I did something this week that is almost insane by modern standards.
I downgraded my phone.
That is right, I discarded my smartphone in favor of an old flip phone. I am dumping my data plan as well, saving a good chunk of change from my cell phone bill. But the money was only a small part of it. I had a wider plan in mind: unplugging.
I have been hearing a lot of how some people have been taking this route, dumping the smart phone in favor of the flip phone. At first it didn’t seem like it would be something for me, but then as I thought about it more, it seemed like a good move. It meant no Instagram, no Facebook, and no access to apps or google maps or much else while out and about.
But do I really need any of that?
And if I did, is it worth the $30+ a month we’re spending for it?
In truth, no. I don’t need any of it, although it is often very useful. But for every use, I was seeing things about having a smart phone that were holding me back. I tried leaving my phone, but even still, it continued to beckon me. Check Facebook! Check Instagram! Have you seen your latest email?
Then, after reading this article on how even having a smartphone nearby alters our thinking, I really dove into the idea that I needed to get rid of my phone. I needed to downgrade.

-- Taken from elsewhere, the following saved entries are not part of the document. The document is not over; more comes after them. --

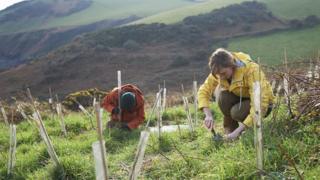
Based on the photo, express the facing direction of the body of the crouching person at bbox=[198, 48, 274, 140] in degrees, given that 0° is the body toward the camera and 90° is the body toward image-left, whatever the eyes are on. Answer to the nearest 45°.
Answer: approximately 45°

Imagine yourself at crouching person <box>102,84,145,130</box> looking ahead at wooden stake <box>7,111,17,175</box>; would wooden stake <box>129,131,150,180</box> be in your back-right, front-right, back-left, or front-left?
front-left

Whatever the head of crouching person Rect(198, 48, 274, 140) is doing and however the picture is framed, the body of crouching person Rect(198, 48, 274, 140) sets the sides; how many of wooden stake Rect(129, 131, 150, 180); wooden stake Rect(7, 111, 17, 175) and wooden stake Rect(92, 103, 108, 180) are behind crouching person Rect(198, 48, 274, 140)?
0

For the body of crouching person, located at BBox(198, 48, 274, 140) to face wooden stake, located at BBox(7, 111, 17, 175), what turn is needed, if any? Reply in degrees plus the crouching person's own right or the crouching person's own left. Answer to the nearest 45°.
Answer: approximately 45° to the crouching person's own right

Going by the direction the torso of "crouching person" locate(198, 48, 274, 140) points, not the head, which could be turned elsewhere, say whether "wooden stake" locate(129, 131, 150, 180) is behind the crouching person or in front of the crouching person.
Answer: in front

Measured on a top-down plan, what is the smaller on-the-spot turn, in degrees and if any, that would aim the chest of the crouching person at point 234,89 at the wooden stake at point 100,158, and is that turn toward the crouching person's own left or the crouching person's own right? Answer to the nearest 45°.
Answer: approximately 45° to the crouching person's own left

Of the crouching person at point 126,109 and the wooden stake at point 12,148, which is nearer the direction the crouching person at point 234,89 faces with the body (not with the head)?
the wooden stake

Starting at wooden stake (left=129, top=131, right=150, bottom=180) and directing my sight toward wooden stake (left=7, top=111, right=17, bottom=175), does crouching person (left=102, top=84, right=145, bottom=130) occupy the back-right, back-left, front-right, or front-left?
front-right

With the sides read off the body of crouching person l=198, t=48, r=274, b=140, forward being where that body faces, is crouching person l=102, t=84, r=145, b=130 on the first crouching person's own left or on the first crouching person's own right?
on the first crouching person's own right
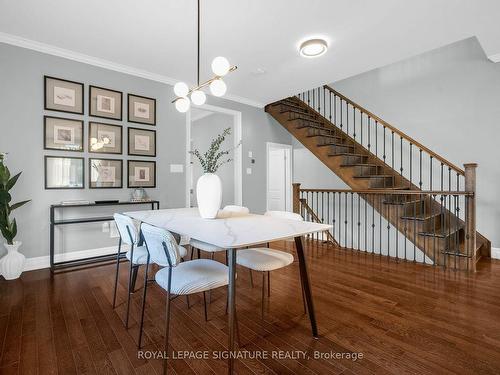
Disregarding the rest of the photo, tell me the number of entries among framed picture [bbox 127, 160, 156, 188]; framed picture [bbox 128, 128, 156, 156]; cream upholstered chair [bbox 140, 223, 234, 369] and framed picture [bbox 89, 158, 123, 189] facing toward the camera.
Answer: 3

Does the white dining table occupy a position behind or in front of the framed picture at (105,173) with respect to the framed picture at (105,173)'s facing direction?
in front

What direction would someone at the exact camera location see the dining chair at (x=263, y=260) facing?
facing the viewer and to the left of the viewer

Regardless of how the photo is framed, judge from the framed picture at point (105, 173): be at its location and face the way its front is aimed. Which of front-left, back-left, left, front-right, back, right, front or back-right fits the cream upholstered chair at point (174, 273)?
front

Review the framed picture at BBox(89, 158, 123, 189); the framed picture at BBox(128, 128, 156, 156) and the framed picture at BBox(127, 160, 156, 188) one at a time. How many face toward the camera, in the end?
3

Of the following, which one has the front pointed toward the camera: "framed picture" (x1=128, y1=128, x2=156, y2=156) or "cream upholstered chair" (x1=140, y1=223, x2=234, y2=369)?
the framed picture

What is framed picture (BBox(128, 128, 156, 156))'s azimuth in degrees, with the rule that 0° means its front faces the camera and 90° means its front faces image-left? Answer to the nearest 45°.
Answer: approximately 0°

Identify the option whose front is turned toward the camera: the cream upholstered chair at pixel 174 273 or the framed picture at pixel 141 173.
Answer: the framed picture

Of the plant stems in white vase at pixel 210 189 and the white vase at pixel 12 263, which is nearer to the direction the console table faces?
the plant stems in white vase

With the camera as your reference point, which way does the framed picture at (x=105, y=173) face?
facing the viewer

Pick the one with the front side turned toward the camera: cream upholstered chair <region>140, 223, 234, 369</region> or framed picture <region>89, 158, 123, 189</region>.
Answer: the framed picture
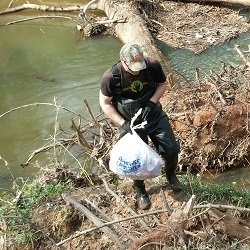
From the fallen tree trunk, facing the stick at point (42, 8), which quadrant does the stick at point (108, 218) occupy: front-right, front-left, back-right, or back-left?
back-left

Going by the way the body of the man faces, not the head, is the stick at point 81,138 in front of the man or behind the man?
behind

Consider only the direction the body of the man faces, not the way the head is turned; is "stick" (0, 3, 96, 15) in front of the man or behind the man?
behind

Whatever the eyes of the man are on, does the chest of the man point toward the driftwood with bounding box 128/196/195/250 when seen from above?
yes

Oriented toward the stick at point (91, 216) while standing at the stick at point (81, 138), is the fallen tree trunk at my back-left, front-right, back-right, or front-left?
back-left

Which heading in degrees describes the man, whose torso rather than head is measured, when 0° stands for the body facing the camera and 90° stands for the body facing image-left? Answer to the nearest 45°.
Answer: approximately 0°

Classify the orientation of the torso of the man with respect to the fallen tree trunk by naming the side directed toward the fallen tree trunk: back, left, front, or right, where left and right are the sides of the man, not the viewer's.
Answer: back
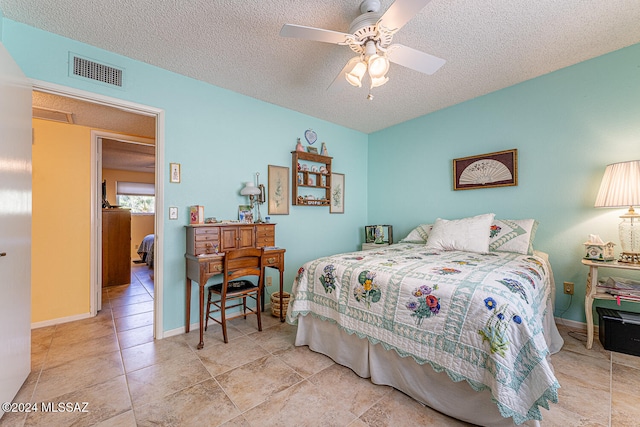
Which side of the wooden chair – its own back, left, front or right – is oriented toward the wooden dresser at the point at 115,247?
front

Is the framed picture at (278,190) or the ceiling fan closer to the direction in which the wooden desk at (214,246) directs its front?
the ceiling fan

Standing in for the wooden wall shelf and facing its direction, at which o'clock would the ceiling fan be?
The ceiling fan is roughly at 1 o'clock from the wooden wall shelf.

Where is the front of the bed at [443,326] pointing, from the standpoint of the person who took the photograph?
facing the viewer and to the left of the viewer

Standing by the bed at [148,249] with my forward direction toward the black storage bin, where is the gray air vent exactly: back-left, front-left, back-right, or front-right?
front-right

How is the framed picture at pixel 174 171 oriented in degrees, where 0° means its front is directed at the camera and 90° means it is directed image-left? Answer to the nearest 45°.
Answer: approximately 0°

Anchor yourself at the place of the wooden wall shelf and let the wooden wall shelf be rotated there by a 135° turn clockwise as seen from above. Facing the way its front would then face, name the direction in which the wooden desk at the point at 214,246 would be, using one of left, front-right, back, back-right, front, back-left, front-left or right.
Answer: front-left

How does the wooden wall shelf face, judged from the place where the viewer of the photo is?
facing the viewer and to the right of the viewer

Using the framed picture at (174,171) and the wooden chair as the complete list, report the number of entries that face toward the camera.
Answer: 1

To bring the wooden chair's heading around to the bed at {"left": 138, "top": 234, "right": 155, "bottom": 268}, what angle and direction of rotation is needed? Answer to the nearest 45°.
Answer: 0° — it already faces it

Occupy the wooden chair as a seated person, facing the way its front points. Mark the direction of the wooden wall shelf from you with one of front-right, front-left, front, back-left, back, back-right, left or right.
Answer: right

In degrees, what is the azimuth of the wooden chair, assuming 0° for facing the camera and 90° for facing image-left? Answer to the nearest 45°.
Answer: approximately 135°
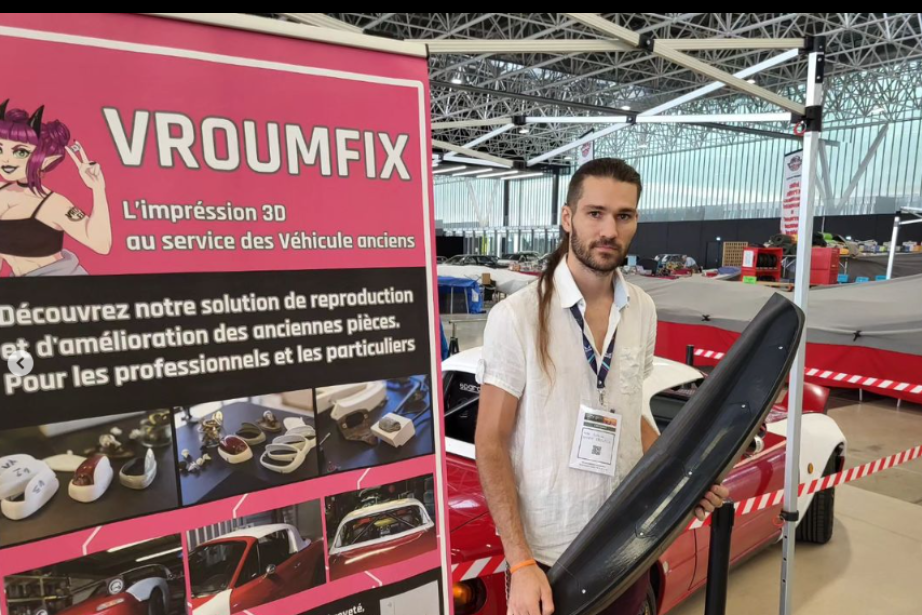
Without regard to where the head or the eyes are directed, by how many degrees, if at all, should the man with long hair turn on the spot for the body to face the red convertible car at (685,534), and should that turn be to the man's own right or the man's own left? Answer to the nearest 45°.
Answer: approximately 135° to the man's own left

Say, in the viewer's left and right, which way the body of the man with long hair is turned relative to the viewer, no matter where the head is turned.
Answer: facing the viewer and to the right of the viewer
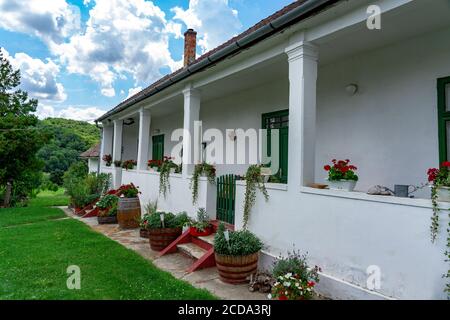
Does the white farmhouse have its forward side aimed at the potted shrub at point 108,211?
no

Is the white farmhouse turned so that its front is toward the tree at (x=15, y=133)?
no

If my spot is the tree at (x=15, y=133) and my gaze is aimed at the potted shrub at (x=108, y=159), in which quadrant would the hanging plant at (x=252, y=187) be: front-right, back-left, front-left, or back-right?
front-right

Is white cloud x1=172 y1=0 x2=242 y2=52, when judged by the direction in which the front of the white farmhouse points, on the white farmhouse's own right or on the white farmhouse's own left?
on the white farmhouse's own right

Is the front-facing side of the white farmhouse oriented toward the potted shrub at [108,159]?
no

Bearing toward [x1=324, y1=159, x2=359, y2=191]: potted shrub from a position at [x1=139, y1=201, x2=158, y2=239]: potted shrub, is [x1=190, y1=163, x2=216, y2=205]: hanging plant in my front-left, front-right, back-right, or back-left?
front-left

The very first thing I noticed? I could carry the phone around and ignore the impulse to check it. It wasn’t fool-proof, but it was dramatically reduced over having a smart phone.

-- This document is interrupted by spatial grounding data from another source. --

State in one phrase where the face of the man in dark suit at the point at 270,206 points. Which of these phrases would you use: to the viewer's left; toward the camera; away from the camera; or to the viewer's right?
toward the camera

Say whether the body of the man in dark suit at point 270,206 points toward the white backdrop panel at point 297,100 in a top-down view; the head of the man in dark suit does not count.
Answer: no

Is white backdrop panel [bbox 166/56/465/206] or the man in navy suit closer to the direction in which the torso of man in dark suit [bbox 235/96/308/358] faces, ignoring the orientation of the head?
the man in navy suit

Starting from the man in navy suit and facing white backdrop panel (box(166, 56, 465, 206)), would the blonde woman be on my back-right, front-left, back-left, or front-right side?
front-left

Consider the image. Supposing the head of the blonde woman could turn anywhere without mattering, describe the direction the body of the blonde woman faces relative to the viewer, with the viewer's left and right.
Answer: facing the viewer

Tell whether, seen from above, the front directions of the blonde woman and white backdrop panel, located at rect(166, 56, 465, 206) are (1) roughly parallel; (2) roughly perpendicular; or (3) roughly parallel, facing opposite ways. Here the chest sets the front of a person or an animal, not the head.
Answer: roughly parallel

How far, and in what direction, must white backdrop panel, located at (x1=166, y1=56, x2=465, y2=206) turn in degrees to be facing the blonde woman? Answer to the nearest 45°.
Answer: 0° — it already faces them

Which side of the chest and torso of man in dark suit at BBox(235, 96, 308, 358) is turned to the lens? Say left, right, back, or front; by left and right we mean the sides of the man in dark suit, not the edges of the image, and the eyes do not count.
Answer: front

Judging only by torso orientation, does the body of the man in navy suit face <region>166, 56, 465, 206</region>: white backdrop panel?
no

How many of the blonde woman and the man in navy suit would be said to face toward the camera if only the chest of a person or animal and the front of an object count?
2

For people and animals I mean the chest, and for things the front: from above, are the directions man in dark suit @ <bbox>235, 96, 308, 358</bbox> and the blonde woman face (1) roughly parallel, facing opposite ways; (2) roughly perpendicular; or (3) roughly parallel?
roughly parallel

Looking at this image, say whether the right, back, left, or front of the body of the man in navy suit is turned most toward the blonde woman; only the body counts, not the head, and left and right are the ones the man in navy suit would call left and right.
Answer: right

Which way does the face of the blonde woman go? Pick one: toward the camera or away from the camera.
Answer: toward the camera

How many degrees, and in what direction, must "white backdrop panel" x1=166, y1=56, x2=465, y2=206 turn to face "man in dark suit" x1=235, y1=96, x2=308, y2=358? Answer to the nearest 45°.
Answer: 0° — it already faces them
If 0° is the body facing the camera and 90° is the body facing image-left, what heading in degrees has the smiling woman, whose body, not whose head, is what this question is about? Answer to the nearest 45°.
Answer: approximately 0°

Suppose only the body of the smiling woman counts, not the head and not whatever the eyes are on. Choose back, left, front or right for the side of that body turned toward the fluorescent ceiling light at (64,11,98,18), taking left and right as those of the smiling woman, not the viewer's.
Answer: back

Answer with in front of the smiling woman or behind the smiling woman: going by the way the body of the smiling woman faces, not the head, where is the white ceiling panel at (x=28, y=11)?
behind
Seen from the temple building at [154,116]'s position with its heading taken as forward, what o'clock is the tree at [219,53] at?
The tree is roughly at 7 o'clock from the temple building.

Now, as it sits next to me, I don’t think about it (of course I am thinking about it now as I am actually writing about it, but c’mon, cut me some slack).
What I am trying to do (besides not throw money away to the corporate greed-hounds) is to begin to reduce the amount of distractions that I am subject to each day. Sure, I could build up some mental strength in order to move past it, but it is still there. Reading the article I linked above, you can see that. In any moment of weakness, it is far easier to fall back on distraction than it is to not.
An even better method then strengthening my mind? Remove the possibility of distractions altogether.
It is helping, although where I would be diving into my phone, I am just fidgeting with other things. It’s been only one day so far, but it is progress.
It’s been these continuing de-cluttering, de-distractifying my life that has helped push me even higher in my goals. Forward progress must be pushed for!